Andy almost laughed, but swept him into a hug instead. For a minute, Paul stood there, before carefully hugging him back.

"Alright." He frowned when Andy let him go.

"He told me, Paul." Andy's mother waved to the chairs opposite her at the table. "Not," she added with one eyebrow raised high and a significant look at the young man, "that I didn't already know you've been sleeping with my son for over a year." Paul turned pink and Andy hissed at his mother, but she only tipped her head in an off-hand way and picked up a cookie. "I figured he had to come to me in his own time, and he did." She waved her hand again. "Sit, both of you."

Obedient, the young men pulled out chairs and sat.

"Now." She pointed to a brown paper bag sitting on the table. "What's in there?"

Paul forgot his discomfort and smiled his big, dimpled smile, making Andy want to lean over an kiss him. "Look." He unrolled the top of the bag and reached in. "There was a yard sale down the street.

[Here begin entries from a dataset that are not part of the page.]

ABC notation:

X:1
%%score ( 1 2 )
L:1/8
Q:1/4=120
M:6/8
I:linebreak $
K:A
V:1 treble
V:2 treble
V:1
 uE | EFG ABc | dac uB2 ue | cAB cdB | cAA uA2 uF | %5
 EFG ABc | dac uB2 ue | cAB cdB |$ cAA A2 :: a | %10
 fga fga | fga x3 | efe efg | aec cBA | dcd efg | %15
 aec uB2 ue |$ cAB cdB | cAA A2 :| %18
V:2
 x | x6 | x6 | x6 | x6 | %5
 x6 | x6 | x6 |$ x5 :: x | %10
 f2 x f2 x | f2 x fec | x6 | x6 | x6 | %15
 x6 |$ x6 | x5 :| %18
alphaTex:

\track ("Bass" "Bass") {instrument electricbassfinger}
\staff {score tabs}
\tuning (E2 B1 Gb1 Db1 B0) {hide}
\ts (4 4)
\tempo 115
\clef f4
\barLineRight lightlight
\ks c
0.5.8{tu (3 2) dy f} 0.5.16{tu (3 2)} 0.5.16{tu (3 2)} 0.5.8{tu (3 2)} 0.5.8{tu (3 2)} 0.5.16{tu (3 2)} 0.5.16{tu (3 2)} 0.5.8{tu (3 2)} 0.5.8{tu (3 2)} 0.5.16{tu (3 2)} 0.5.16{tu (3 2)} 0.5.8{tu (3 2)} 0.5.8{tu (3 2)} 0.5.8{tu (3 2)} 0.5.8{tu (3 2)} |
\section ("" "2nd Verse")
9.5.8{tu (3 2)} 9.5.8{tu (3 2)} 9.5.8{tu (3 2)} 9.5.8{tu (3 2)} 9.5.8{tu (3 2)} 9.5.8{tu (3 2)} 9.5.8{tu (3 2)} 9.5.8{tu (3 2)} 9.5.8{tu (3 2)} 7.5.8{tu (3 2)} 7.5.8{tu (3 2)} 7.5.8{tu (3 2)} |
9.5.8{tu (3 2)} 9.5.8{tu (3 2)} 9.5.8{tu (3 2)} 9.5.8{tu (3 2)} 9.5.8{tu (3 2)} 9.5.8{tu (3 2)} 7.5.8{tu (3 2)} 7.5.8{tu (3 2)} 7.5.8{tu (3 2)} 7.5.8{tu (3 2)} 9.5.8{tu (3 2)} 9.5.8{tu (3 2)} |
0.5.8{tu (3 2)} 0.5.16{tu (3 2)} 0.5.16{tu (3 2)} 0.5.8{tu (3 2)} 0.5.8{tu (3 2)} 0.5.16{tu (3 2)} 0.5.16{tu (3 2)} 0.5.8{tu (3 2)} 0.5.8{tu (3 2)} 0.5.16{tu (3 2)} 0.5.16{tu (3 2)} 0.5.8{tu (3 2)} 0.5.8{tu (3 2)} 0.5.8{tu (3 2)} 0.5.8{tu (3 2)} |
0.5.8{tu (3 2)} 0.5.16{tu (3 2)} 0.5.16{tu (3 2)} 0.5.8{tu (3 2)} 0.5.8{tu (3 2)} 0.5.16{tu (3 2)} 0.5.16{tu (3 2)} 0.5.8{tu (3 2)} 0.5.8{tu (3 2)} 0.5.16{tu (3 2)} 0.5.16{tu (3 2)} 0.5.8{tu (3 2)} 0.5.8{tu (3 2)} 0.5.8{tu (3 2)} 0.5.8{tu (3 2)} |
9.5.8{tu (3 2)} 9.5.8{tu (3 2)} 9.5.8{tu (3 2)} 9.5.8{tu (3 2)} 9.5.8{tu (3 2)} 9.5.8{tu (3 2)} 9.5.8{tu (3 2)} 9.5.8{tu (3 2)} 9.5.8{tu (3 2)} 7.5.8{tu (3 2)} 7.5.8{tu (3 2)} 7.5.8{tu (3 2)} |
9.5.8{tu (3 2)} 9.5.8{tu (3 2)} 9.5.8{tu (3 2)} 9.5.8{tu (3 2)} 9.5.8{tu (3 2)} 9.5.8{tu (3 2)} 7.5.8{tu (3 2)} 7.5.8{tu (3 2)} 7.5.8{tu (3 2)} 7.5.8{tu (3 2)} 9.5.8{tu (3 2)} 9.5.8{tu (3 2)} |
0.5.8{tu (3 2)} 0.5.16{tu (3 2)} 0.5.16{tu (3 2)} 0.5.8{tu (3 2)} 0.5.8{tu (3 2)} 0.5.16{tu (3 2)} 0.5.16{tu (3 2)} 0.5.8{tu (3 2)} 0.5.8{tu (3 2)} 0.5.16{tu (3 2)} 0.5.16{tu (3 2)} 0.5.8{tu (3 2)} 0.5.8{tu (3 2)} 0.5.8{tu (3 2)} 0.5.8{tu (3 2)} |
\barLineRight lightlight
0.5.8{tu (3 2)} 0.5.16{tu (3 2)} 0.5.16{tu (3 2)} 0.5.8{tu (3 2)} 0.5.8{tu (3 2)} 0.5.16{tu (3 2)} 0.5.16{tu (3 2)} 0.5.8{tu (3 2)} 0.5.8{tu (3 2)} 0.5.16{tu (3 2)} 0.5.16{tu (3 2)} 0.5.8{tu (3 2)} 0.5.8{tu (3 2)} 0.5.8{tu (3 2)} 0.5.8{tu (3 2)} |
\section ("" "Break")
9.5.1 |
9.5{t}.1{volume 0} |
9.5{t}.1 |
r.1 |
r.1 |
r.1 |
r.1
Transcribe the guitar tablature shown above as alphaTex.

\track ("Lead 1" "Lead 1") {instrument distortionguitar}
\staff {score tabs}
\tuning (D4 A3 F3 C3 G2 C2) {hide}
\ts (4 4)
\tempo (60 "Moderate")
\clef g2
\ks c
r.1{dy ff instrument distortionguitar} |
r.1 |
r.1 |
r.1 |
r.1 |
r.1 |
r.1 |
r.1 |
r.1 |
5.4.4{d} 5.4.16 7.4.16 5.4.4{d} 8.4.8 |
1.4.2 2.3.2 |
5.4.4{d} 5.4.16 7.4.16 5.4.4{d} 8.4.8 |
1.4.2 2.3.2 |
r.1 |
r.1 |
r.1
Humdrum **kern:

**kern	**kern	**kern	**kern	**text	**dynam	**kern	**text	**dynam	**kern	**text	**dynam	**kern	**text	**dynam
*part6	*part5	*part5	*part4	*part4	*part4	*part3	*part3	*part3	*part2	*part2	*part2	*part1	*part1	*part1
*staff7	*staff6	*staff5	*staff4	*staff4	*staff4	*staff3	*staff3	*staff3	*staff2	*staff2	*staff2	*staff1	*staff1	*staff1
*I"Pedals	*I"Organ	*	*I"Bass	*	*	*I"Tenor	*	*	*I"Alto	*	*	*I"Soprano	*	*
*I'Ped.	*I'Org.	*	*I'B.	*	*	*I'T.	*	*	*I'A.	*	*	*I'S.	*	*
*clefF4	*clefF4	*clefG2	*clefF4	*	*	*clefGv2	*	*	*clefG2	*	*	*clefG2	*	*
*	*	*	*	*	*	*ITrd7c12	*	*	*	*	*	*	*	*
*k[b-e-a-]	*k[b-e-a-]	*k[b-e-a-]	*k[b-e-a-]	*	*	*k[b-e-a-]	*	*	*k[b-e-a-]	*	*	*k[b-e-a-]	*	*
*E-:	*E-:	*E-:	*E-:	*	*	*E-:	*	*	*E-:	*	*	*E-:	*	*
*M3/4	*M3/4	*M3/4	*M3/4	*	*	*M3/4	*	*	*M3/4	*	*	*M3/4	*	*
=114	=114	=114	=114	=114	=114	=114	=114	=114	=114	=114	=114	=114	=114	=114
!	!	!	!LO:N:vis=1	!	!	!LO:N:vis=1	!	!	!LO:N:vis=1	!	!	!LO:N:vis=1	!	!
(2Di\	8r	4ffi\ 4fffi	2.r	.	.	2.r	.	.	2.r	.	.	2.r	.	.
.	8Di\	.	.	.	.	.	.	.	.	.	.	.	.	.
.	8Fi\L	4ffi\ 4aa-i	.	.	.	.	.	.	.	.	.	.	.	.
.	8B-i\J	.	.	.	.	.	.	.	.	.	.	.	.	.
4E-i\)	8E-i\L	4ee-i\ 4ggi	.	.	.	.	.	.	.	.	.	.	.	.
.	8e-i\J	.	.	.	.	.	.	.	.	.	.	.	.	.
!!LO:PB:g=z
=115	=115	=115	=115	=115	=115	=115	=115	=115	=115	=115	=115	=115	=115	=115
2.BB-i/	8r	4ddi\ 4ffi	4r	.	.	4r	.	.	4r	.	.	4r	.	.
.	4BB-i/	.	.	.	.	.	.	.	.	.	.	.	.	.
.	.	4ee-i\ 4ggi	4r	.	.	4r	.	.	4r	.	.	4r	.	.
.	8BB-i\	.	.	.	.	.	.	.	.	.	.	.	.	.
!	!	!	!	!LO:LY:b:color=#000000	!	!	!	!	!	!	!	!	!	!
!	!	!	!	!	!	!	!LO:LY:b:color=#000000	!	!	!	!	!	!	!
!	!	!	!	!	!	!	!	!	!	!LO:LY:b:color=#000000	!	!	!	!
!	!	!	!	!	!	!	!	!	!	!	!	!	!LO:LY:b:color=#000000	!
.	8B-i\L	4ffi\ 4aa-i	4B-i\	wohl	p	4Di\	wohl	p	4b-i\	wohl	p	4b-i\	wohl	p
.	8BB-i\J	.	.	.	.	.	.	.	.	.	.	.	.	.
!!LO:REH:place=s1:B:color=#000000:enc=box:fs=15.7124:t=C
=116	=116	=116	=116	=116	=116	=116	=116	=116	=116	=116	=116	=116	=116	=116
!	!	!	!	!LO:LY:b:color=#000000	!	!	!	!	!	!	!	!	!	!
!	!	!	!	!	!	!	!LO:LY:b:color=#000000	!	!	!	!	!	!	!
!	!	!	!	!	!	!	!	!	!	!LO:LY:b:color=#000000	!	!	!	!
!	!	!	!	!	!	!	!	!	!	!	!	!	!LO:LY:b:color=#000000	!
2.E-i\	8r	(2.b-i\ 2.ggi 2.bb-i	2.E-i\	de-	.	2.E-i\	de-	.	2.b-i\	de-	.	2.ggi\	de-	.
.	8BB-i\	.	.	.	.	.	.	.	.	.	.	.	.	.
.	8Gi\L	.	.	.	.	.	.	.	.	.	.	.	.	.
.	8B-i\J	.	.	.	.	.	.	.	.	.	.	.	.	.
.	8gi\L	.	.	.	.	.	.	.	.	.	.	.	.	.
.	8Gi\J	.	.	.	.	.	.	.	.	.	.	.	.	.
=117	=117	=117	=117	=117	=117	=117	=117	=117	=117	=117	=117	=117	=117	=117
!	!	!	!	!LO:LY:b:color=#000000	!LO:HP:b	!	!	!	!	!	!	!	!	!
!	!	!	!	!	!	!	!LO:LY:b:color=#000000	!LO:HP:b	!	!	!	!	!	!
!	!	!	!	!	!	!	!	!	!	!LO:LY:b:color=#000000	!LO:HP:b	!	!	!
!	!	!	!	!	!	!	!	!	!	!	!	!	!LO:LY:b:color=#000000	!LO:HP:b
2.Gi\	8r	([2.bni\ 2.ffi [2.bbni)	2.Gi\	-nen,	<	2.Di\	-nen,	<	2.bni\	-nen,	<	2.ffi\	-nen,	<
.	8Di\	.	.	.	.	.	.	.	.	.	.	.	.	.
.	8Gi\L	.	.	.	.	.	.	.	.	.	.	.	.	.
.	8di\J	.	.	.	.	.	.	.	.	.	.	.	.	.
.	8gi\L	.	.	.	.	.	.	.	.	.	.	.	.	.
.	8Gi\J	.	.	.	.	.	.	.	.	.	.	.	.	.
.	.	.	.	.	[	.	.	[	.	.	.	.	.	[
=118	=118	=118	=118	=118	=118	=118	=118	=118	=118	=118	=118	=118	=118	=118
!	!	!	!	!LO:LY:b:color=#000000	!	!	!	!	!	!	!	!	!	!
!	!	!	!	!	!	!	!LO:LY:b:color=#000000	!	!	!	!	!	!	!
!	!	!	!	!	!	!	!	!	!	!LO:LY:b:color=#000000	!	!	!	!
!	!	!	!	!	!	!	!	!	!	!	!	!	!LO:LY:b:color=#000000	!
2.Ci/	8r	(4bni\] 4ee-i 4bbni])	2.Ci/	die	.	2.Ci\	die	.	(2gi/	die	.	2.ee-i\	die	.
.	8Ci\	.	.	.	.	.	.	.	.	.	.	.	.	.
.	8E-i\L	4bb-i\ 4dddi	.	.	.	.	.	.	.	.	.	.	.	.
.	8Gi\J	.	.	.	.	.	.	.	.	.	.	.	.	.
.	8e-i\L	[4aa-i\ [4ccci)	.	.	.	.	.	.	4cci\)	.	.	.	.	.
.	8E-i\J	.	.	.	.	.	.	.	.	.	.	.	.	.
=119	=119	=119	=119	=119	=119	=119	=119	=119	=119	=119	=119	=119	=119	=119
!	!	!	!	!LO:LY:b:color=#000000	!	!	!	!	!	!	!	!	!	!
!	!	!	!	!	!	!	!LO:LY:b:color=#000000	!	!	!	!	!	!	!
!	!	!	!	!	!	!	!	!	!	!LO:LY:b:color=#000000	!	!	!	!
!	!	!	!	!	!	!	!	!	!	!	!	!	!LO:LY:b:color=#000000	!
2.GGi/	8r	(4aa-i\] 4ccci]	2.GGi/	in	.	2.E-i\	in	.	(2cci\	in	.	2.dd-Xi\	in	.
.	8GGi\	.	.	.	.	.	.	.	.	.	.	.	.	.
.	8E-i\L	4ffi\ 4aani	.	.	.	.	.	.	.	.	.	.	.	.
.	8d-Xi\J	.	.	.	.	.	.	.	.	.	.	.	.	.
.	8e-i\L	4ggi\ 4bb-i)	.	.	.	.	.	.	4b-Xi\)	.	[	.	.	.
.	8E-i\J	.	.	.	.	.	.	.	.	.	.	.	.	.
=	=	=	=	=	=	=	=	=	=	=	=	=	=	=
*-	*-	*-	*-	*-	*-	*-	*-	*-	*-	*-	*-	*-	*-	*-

I stopped and found this." He pulled a lock out of the bag. The heavy brass mechanism rattled as he set it on the table. "I guess the old guy's moving and getting rid of the junk from his garage. It was funny." Paul's glanced at Andy, his smile softening. "I told him I was moving into a place with my boyfriend. Thought I might shock him a bit, but he just smiled and gave it to me. He wouldn't take any money." Paul pointed to the bit of masking tape with $25.00 scrawled on it in shaky handwriting. "That's a fair price. It's never even been used and he still had both keys, but he wouldn't take a cent. He threw in this."

Paul reached over to grab a rolled tube of papers off the counter. "I don't know much about architecture."

"I do." Andy took the blueprints and unrolled them. For a minute he studied the drawings, a wave of excitement slowly spreading through him. "He gave you these?"

"Yup."

"We're going to build this house some day."

"Why? We have a house."

"But not like this one." Andy carefully rolled the papers back up. "It's so much like the one you want, Paul. I'm going to build it for you." Andy took Paul's hand. "Maybe not tomorrow, or anything, but once we graduate and I get on at the firm full time, I'm going to build this house for you."

He smiled at Paul, only to find a puzzled look on his face. "What's wrong?" Andy gripped Paul's fingers tighter. "Did I say something wrong?"

"You just say 'some day' like you have no doubt at all."

Andy's excitement ebbed, to be replaced by fear. "I don't. Do you?"

"No!" Paul grabbed for the hand Andy tried to take back. "But I thought." He glanced at Andy mother and his voice lowered. "I just thought maybe you weren't sure. You always seemed to hesitate."

"I'm sure." He didn't much care if his mother raised her eyebrows at them. He leaned over and kissed Paul. "I'm so very sure."